Among the entries below, take the line with "nose: (62, 62)" and the line with "left eye: (110, 72)", and output them and every line between them exactly, with nothing else.

§ **Keypoint text descriptions**:
===============

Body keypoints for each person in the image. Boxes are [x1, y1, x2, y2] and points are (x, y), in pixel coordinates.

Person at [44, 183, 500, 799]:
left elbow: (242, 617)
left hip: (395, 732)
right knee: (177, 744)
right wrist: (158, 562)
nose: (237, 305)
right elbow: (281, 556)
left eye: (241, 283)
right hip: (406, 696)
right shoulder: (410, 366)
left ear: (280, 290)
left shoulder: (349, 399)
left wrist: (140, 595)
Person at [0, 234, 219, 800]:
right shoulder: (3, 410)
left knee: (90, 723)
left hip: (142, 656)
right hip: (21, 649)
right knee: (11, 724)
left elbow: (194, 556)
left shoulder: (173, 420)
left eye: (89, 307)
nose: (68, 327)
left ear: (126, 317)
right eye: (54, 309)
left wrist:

===============

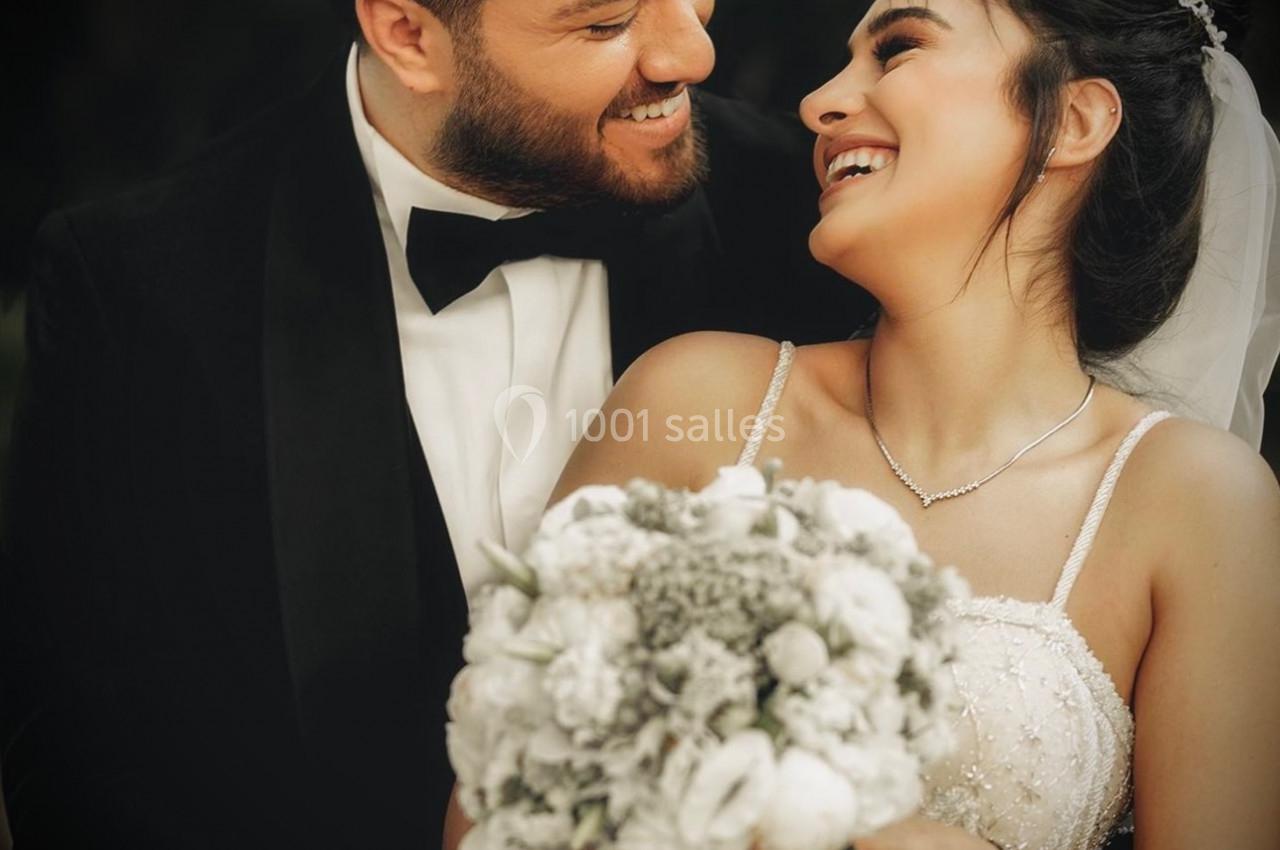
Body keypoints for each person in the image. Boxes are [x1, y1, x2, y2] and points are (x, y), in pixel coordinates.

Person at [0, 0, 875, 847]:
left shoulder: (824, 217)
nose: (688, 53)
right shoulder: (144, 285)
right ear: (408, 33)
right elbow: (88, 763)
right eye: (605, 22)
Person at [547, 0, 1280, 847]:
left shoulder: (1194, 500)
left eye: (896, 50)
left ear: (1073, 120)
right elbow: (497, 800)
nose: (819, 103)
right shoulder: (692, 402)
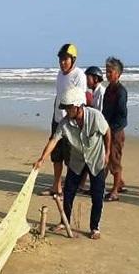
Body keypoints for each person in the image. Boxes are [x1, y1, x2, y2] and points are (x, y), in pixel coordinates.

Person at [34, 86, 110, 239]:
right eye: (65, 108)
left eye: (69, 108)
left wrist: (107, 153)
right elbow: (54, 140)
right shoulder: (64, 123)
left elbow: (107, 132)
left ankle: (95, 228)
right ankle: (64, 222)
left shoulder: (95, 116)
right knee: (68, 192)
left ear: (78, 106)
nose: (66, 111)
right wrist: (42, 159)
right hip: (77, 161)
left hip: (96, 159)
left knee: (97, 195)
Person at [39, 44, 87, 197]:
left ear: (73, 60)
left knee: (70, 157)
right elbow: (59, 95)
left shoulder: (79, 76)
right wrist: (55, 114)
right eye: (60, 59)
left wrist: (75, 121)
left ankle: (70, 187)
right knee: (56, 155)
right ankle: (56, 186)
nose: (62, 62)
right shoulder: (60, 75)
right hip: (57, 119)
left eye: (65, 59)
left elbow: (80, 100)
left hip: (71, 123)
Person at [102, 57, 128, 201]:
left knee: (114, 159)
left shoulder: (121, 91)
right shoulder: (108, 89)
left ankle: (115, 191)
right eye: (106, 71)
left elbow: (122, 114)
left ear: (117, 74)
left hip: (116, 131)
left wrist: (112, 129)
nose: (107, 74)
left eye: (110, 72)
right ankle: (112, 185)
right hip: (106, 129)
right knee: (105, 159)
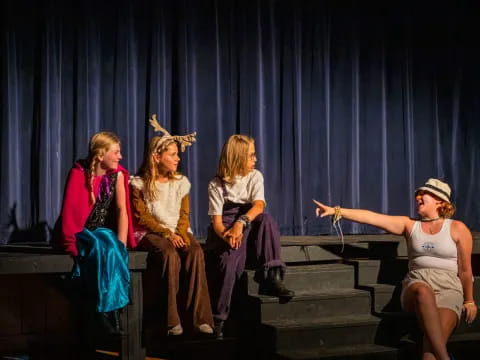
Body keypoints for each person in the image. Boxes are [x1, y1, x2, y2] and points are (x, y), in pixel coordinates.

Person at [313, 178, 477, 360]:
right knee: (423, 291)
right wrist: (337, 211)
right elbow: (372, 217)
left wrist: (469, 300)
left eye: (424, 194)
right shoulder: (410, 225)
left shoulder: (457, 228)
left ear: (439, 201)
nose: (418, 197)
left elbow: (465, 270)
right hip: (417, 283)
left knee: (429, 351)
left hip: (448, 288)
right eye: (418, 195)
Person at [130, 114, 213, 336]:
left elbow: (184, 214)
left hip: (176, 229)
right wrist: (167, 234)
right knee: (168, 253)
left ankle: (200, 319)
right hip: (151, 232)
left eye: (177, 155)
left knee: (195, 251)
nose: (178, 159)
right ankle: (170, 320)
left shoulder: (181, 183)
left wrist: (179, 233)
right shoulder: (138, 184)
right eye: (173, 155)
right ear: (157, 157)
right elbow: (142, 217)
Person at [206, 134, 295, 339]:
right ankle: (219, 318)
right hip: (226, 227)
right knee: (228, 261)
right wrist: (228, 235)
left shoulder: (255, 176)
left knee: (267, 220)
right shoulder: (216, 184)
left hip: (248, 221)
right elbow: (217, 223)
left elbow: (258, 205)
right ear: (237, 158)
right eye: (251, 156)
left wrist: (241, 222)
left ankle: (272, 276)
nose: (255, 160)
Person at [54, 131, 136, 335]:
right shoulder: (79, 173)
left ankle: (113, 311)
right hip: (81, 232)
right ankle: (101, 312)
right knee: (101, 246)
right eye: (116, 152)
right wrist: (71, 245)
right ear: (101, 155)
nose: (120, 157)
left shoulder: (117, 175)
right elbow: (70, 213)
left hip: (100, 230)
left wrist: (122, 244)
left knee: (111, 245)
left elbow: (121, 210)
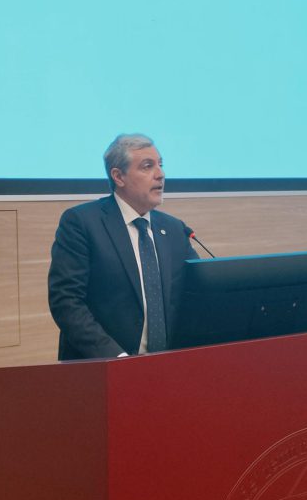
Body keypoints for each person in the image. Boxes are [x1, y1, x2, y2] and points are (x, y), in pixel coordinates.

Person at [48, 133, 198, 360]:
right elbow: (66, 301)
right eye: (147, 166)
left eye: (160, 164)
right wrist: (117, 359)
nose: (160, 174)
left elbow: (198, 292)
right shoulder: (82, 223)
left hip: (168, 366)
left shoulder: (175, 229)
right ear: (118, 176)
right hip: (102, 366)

===============

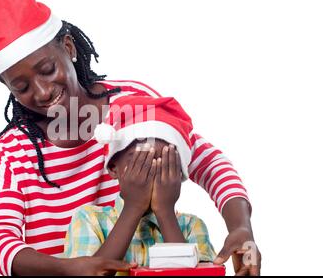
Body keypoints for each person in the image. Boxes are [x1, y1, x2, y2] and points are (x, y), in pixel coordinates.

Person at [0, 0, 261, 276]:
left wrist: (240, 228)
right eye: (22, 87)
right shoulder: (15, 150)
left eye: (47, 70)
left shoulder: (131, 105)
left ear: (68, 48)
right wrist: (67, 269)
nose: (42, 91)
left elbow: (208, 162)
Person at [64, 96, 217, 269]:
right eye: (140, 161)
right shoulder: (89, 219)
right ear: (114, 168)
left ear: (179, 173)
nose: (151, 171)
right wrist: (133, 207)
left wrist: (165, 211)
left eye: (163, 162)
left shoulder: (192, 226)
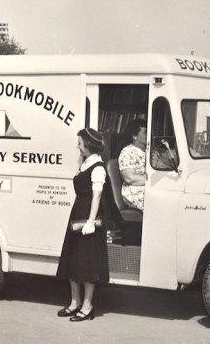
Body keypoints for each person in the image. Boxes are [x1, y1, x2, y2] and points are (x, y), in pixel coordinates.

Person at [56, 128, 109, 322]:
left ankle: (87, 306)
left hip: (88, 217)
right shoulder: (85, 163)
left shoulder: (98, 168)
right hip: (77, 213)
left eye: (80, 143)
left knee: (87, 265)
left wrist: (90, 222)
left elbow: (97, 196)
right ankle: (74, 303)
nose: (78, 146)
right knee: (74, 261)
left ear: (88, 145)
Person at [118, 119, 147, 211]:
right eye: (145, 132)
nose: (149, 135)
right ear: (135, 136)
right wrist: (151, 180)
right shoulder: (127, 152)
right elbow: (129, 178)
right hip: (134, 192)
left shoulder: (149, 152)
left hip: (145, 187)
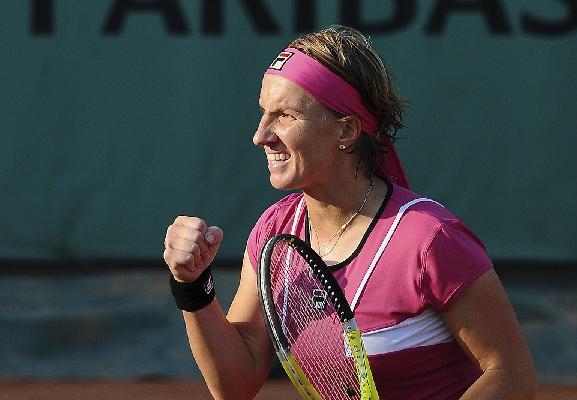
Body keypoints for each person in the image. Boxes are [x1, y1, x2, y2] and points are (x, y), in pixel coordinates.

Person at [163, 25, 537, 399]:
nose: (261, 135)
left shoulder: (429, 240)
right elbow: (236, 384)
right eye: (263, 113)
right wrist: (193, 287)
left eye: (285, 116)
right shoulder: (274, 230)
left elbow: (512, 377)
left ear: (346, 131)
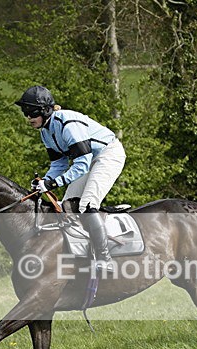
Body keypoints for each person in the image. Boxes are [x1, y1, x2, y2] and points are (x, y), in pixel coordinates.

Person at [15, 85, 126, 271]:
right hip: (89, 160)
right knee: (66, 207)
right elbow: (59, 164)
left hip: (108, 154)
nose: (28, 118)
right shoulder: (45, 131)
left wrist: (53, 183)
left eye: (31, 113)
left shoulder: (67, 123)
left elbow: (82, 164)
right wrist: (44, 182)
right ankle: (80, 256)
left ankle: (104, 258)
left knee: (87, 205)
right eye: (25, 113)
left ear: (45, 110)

===============

§ **Output for this task**:
nose: (62, 62)
right shoulder: (60, 75)
right hip: (57, 119)
left eye: (65, 59)
left elbow: (80, 100)
left hip: (71, 123)
Person at [102, 57, 128, 201]:
left knee: (114, 159)
left shoulder: (121, 91)
right shoulder: (108, 89)
left ankle: (115, 191)
right eye: (106, 71)
left elbow: (122, 114)
left ear: (117, 74)
left hip: (116, 131)
left wrist: (112, 129)
nose: (107, 74)
left eye: (110, 72)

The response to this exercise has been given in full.